1. Dividends paid by a company which is a resident of one of the Contracting States for the purposes of its tax, being dividends to which a resident of the other Contracting State is beneficially entitled, may be taxed in that other State.

2. However, those dividends may also be taxed in the Contracting State of which the company paying the dividends is a resident, and according to the law of that State, but:

(a) in Australia:

(i) no tax shall be charged on dividends to the extent to which those dividends have been "franked" in accordance with Australia's law relating to tax, if the person beneficially entitled to those dividends is a company (other than a partnership) which holds directly at least 10 per cent of the voting power in the company paying the dividends; and

(b) in Country A:

no tax shall be charged on dividends paid by a company which is resident in Country A for the purposes of Country A tax being dividends to which a resident of Australia is beneficially entitled, in addition to the tax chargeable in respect of the income or profits of the company paying the dividends.

3. For the purposes of paragraph 2, if the relevant law in either Contracting State at the date of signature of this Protocol is varied otherwise than in minor respects so as not to affect its general character, the Contracting States shall consult each other with a view to agreeing to any amendment of that paragraph that may be appropriate.

4. The term "dividends" as used in this Article means income from shares, as well as other amounts which are subjected to the same taxation treatment as income from shares by the law of the State of which the company making the distribution is a resident for the purposes of its tax.

5. The provisions of paragraphs 1 and 2 shall not apply if the person beneficially entitled to the dividends, being a resident of one of the Contracting States, carries on business in the other Contracting State of which the company paying the dividends is a resident, through a permanent establishment situated in that other State, and the holding in respect of which the dividends are paid is effectively connected with that permanent establishment. In that case the provisions of Article 7 shall apply.

Paragraphs 1 and 2 of Article 10 of the DTA apply so that dividends paid by a company which is a tax resident of Country A to resident of Australia, may be taxed in Australia. Under paragraph 2(b) of Article 10, Country A will not tax dividends paid by a Country A company to a resident of Australia beyond the tax which is chargeable on the company's profits or income.

Under paragraph 4 of Article 10 of the DTA, the term dividends include shares.

Paragraph 5 of Article 10 of the DTA provides that paragraphs 1 and 2 will not apply if the person beneficially entitled to the dividends, being a resident of Australia, carries on business in Country A through a permanent establishment from which the dividends are paid. In such circumstances, Article 7 or 14 will apply, as relevant.

Application to your circumstances (both the taxpayers as it is same application)

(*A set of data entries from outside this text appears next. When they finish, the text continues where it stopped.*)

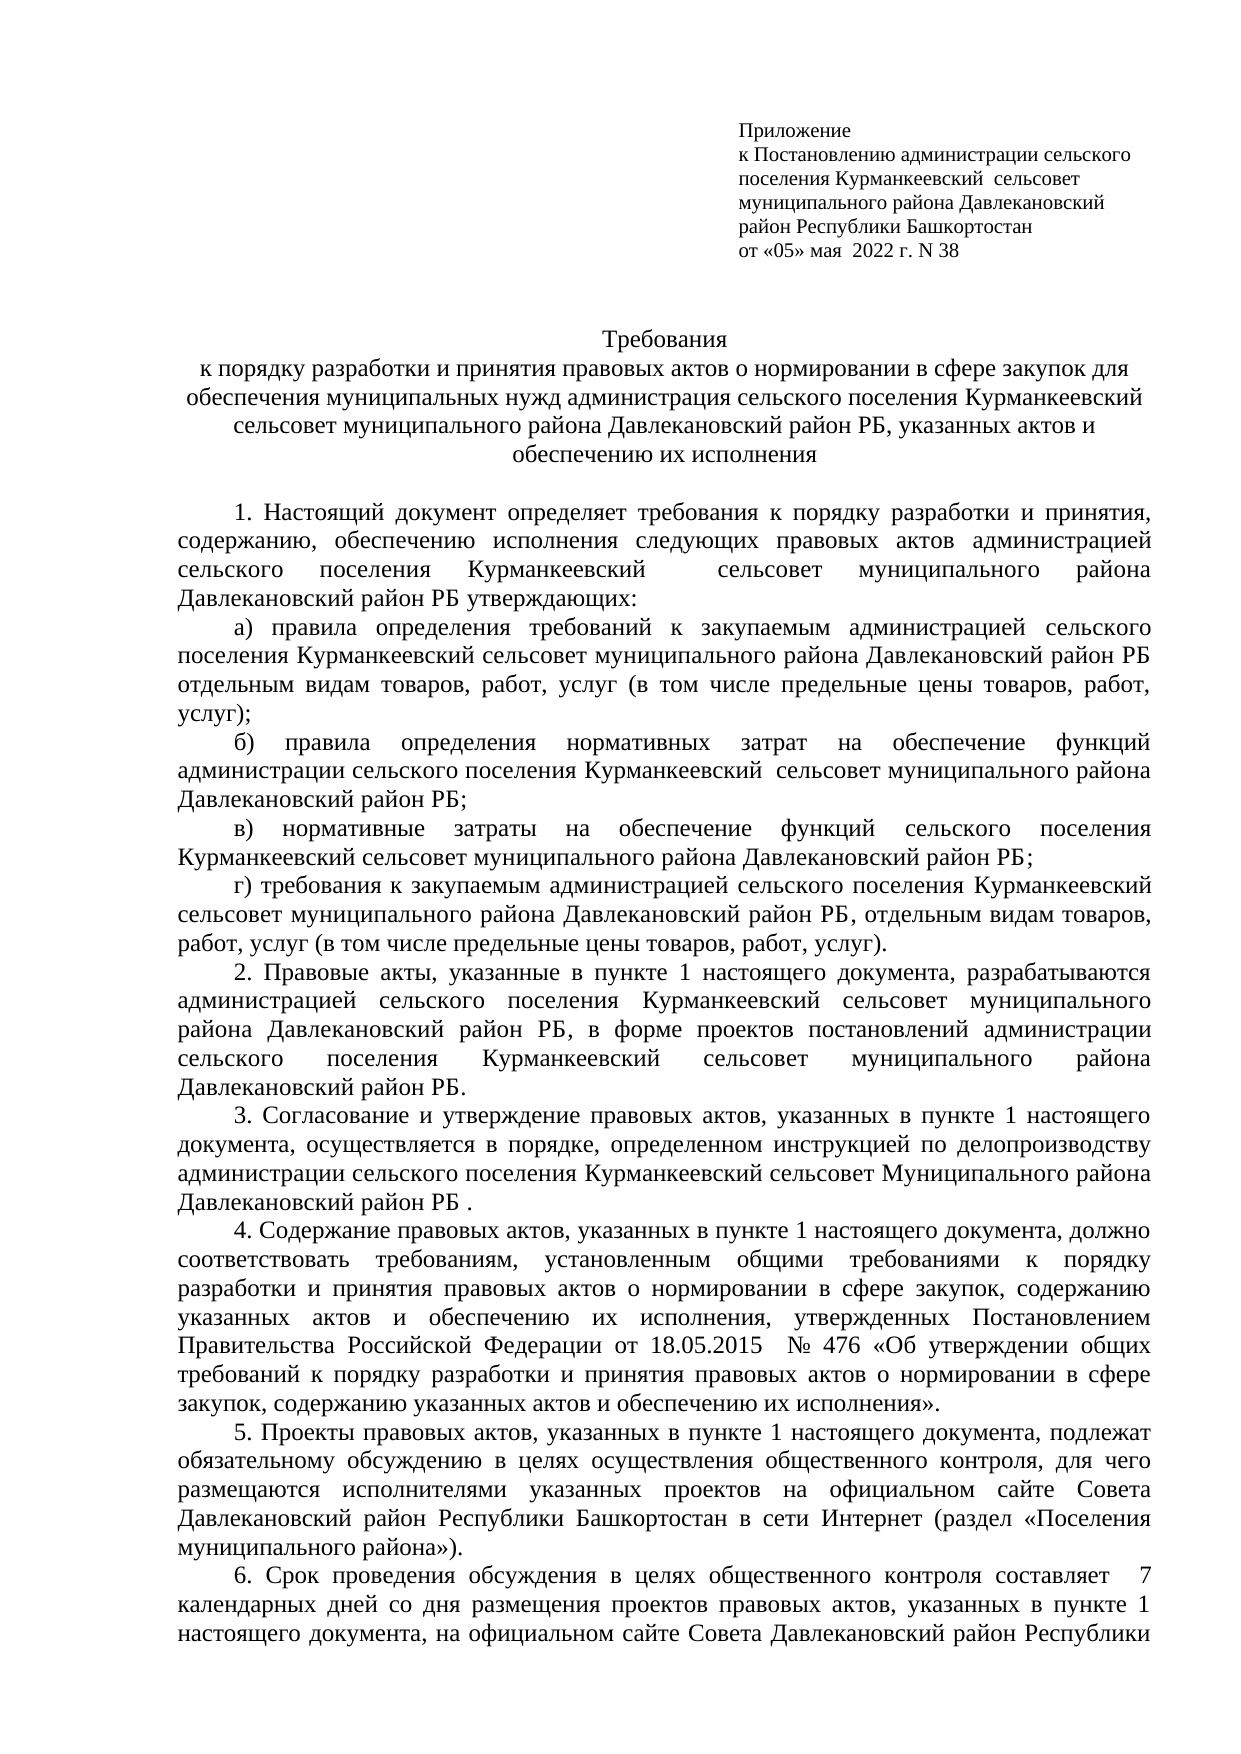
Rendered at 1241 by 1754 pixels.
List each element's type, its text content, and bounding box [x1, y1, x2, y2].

text г) требования к закупаемым администрацией сельского поселения Курманкеевский сельсовет муниципального района Давлекановский район РБ, отдельным видам товаров, работ, услуг (в том числе предельные цены товаров, работ, услуг). [177, 871, 1152, 957]
text 5. Проекты правовых актов, указанных в пункте 1 настоящего документа, подлежат обязательному обсуждению в целях осуществления общественного контроля, для чего размещаются исполнителями указанных проектов на официальном сайте Совета Давлекановский район Республики Башкортостан в сети Интернет (раздел «Поселения муниципального района»). [177, 1417, 1152, 1561]
text к порядку разработки и принятия правовых актов о нормировании в сфере закупок для обеспечения муниципальных нужд администрация сельского поселения Курманкеевский сельсовет муниципального района Давлекановский район РБ, указанных актов и обеспечению их исполнения [177, 353, 1152, 468]
text в) нормативные затраты на обеспечение функций сельского поселения Курманкеевский сельсовет муниципального района Давлекановский район РБ; [177, 813, 905, 871]
text 4. Содержание правовых актов, указанных в пункте 1 настоящего документа, должно соответствовать требованиям, установленным общими требованиями к порядку разработки и принятия правовых актов о нормировании в сфере закупок, содержанию указанных актов и обеспечению их исполнения, утвержденных Постановлением Правительства Российской Федерации от 18.05.2015 № 476 «Об утверждении общих требований к порядку разработки и принятия правовых актов о нормировании в сфере закупок, содержанию указанных актов и обеспечению их исполнения». [177, 1216, 1152, 1417]
text а) правила определения требований к закупаемым администрацией сельского поселения Курманкеевский сельсовет муниципального района Давлекановский район РБ отдельным видам товаров, работ, услуг (в том числе предельные цены товаров, работ, услуг); [177, 612, 1152, 727]
text 2. Правовые акты, указанные в пункте 1 настоящего документа, разрабатываются администрацией сельского поселения Курманкеевский сельсовет муниципального района Давлекановский район РБ, в форме проектов постановлений администрации сельского поселения Курманкеевский сельсовет муниципального района Давлекановский район РБ. [177, 957, 1152, 1101]
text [177, 1561, 1152, 1647]
text в) нормативные затраты на обеспечение функций сельского поселения Курманкеевский сельсовет муниципального района Давлекановский район РБ; [1027, 842, 1152, 871]
text 1. Настоящий документ определяет требования к порядку разработки и принятия, содержанию, обеспечению исполнения следующих правовых актов администрацией сельского поселения Курманкеевский сельсовет муниципального района Давлекановский район РБ утверждающих: [177, 497, 1152, 612]
text к Постановлению администрации сельского поселения Курманкеевский сельсовет муниципального района Давлекановский район Республики Башкортостан [738, 142, 1152, 238]
text от «05» мая 2022 г. N 38 [738, 238, 1152, 262]
text 3. Согласование и утверждение правовых актов, указанных в пункте 1 настоящего документа, осуществляется в порядке, определенном инструкцией по делопроизводству администрации сельского поселения Курманкеевский сельсовет Муниципального района Давлекановский район РБ . [177, 1101, 1152, 1216]
text Приложение [738, 118, 1152, 142]
text б) правила определения нормативных затрат на обеспечение функций администрации сельского поселения Курманкеевский сельсовет муниципального района Давлекановский район РБ; [177, 727, 1152, 813]
text Требования [177, 324, 1152, 353]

From XX XXXX 20XX, you are a tax resident of Australia. You are not a tax resident of Country A.

In your circumstances, paragraph 5 will not apply because you are not carrying on a business in Country A through a permanent establishment in Country A connected with the dividends. Company A is carrying on business in Country A but you as the person beneficially entitled to the dividends are not.

Therefore, the dividend income you derive is subject to tax in Australia under Article 10 of the DTA as published in Article 2 of the Second Amending Protocol to the DTA.